There are so many chemically concocted, manmade designer drugs on the streets, the stories of people “admitting” to LSD use only to have something totally different, and far more dangerous, in their system far outweigh any credible stories of people soaring off of cliffs futilely flapping their arms.
However, things like balance, depth perception, and your overall grasp on reality can be impacted by substances like acid or shrooms so maybe just stay away from that cliff, yeah? And certainly do not get behind the wheel of a vehicle.
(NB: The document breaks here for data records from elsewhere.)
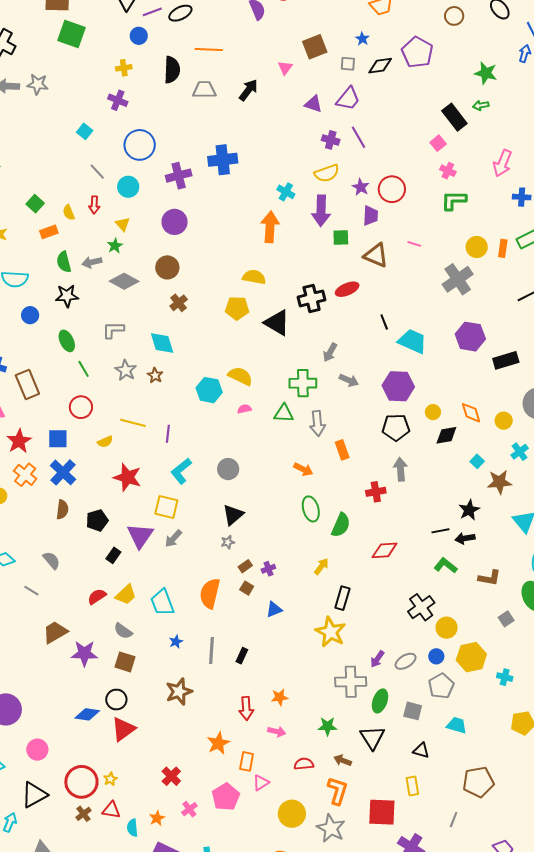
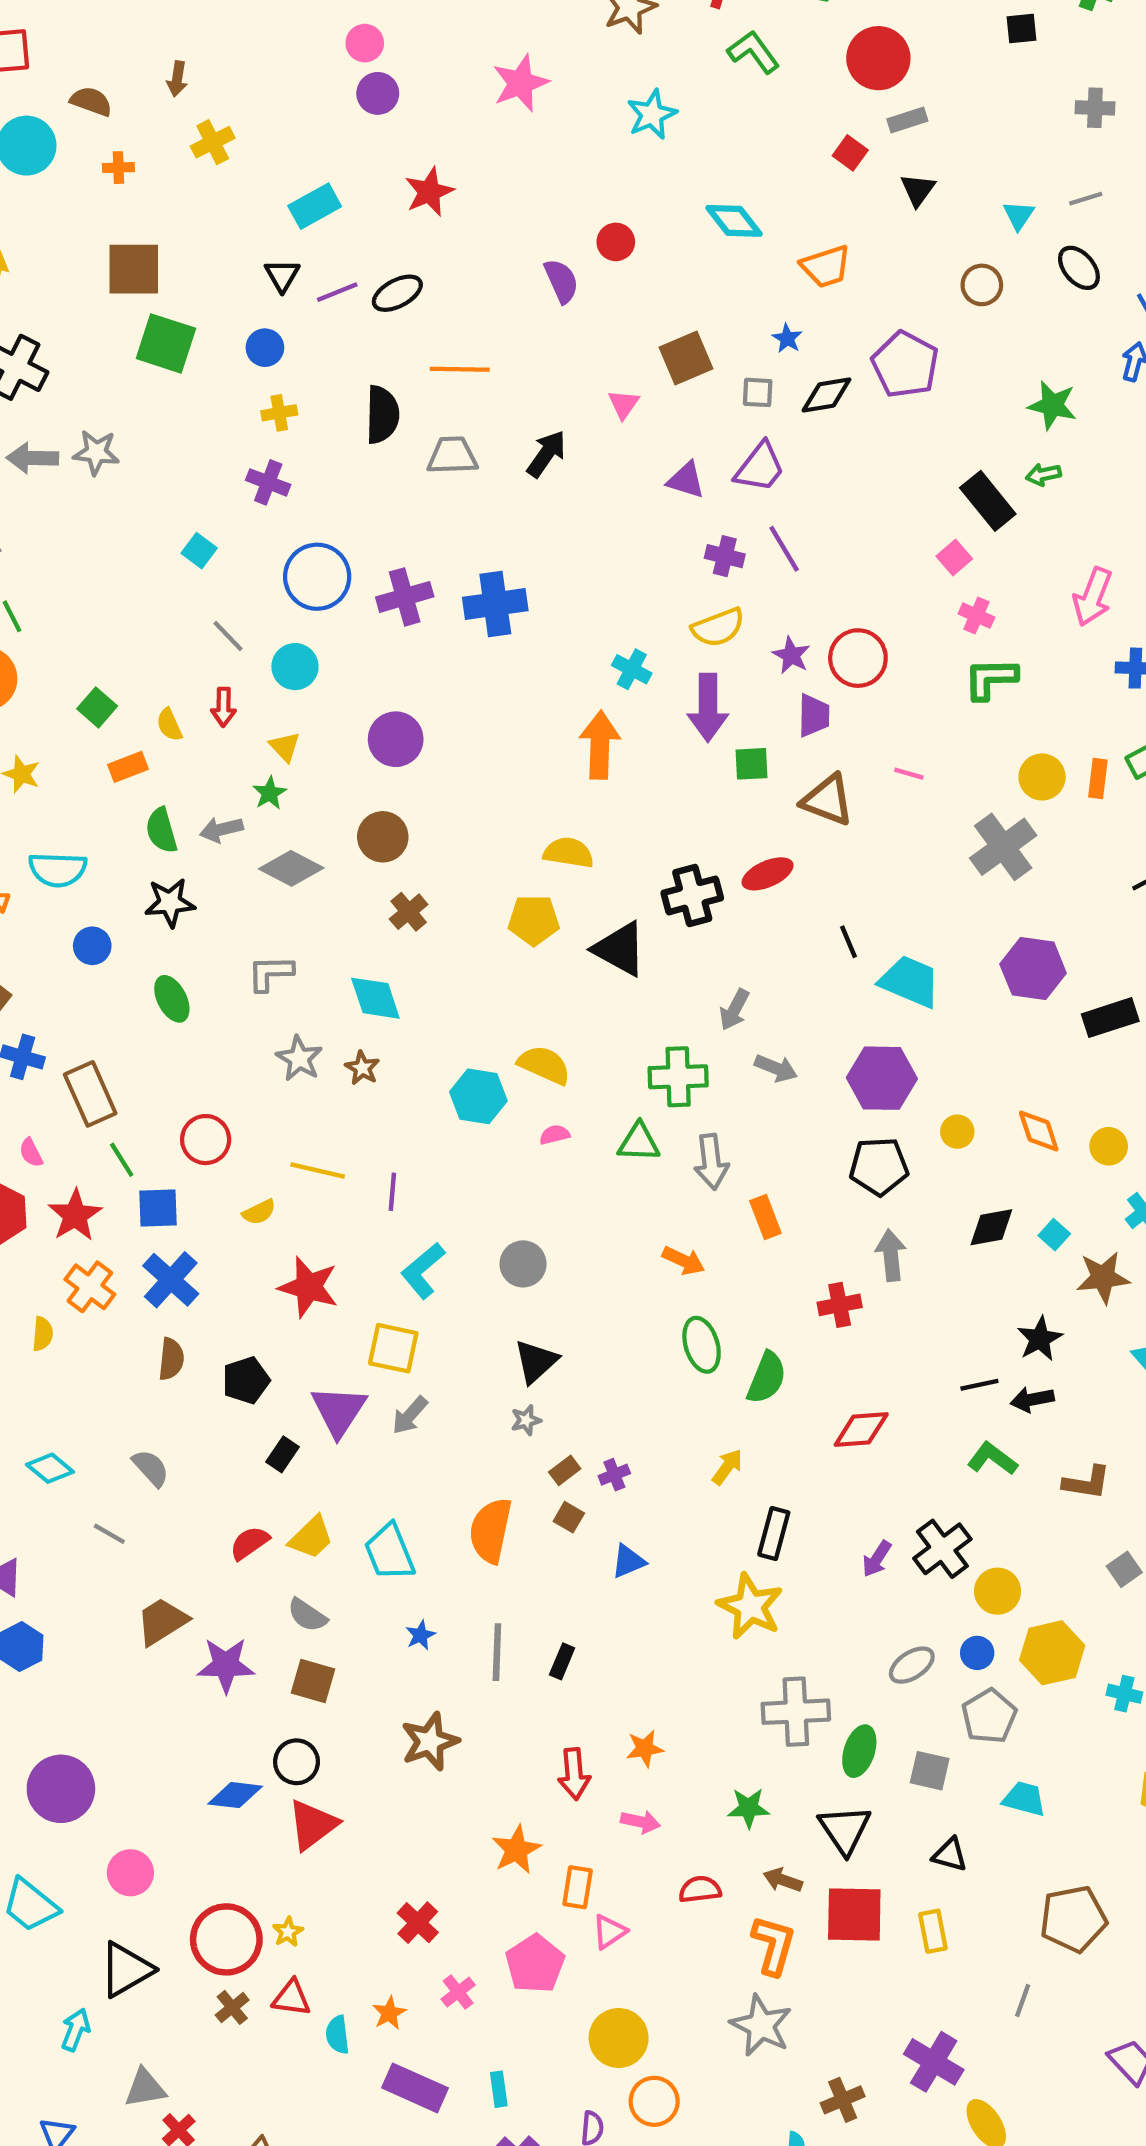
blue circle: (139, 36) -> (265, 348), moved
purple cross: (179, 176) -> (405, 597), moved
green line: (84, 369) -> (122, 1160), moved
black diamond: (446, 435) -> (991, 1227), moved
purple arrow: (377, 659) -> (877, 1559), moved
red square: (382, 812) -> (854, 1914), moved
yellow circle: (292, 814) -> (619, 2038), moved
In his award-winning book Drugs – Without the Hot Air, author David Nutt writes that psychedelics are “among the safest drugs we know of.”
Specifically, on LSD and psilocybin mushrooms, he expands, writing, “It’s virtually impossible to die from an overdose of them; they cause no physical harm; and if anything they are anti-addictive, as they cause a sudden tolerance which means that if you immediately take another dose it will probably have very little effect.”
Contrary to prohibitionist propaganda, recent large-scale studies spanning hundreds of thousands of U.S. residents suggest that people who have previously used psychedelics could actually be less likely to have serious mental health problems, or experience suicidal thoughts, than people who haven’t.
The bottom line is for most of us, psychedelics are safe.